- **Short problem**: Please gather every line in the entries below that contains the string "collection", copying each one in full.

- **Listed records**:
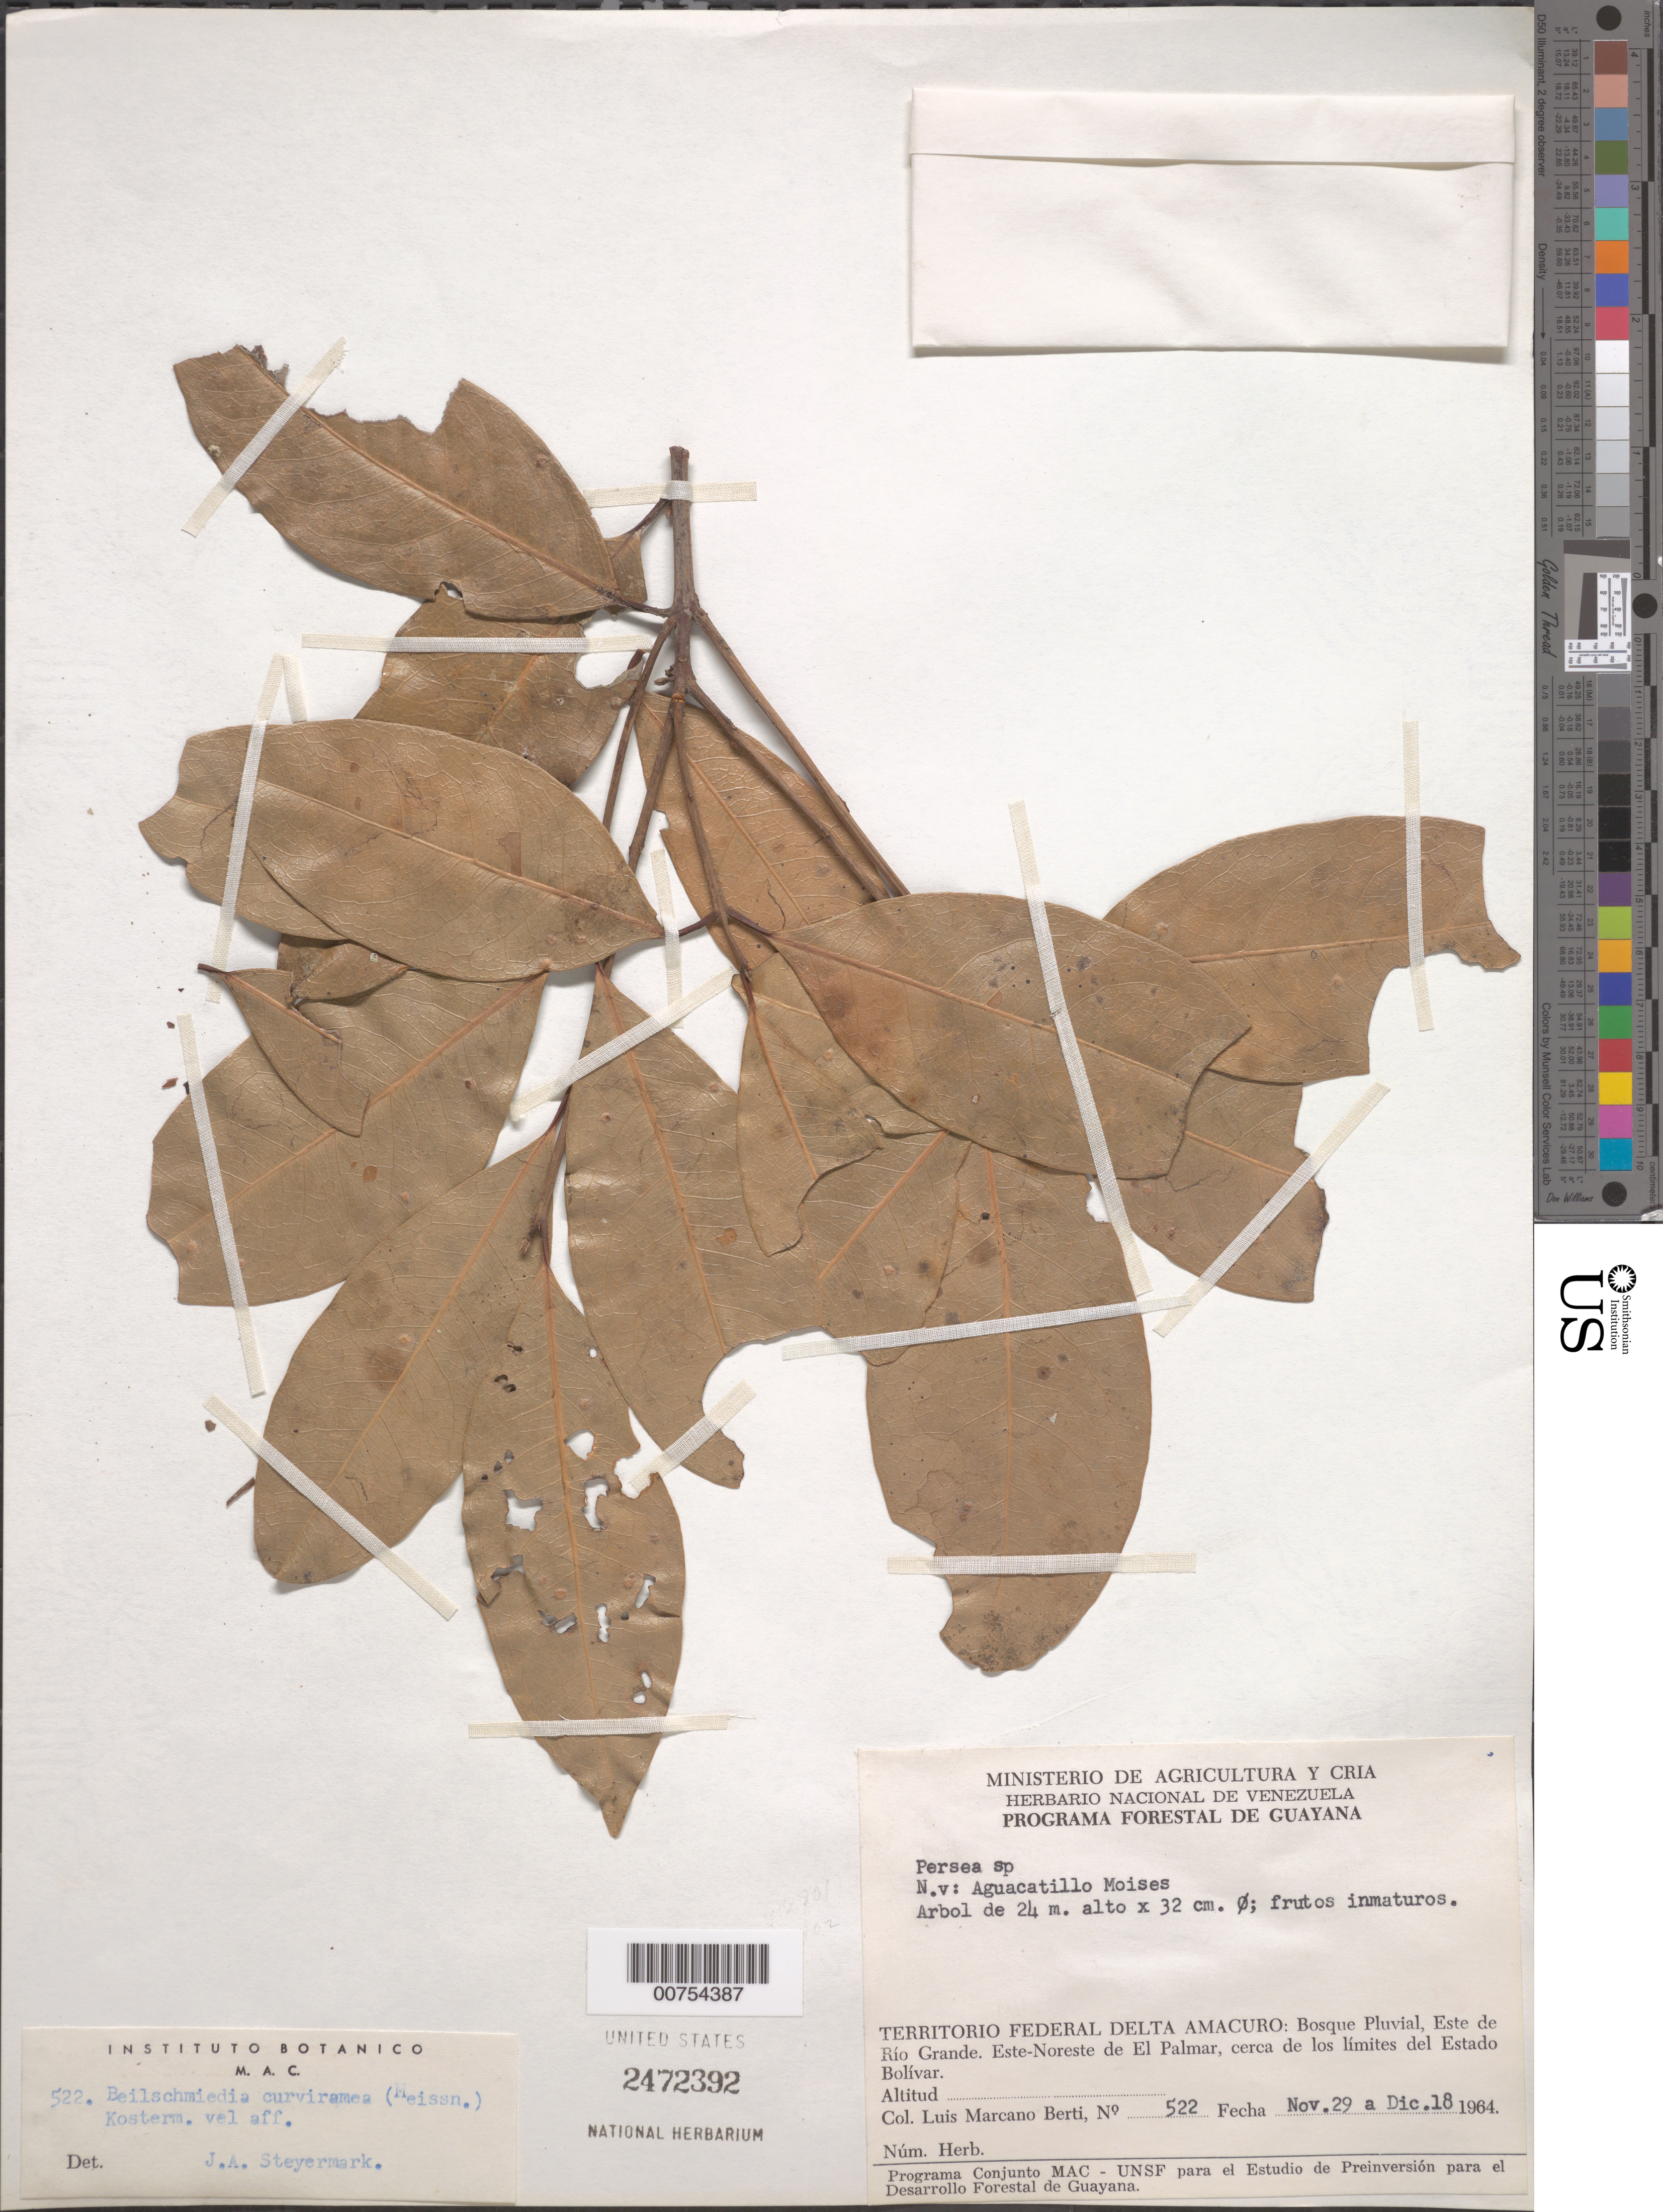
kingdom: Plantae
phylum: Tracheophyta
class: Magnoliopsida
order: Laurales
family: Lauraceae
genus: Beilschmiedia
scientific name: Beilschmiedia curviramea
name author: (Meisn.) Kosterm.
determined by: Steyermark, Julian A., (VEN)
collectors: L. Marcano-Berti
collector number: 522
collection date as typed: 29-Nov-64 to 18-Dec-64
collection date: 1964-11-29/1964-12-18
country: Venezuela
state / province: Delta Amacuro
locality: Este de Río Grande, ENE de El Palmar, cerca de los limites del Estado Bolívar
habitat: Bosque pluvial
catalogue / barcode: US 2472392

- **Response**:
collection date as typed: 29-Nov-64 to 18-Dec-64
collection date: 1964-11-29/1964-12-18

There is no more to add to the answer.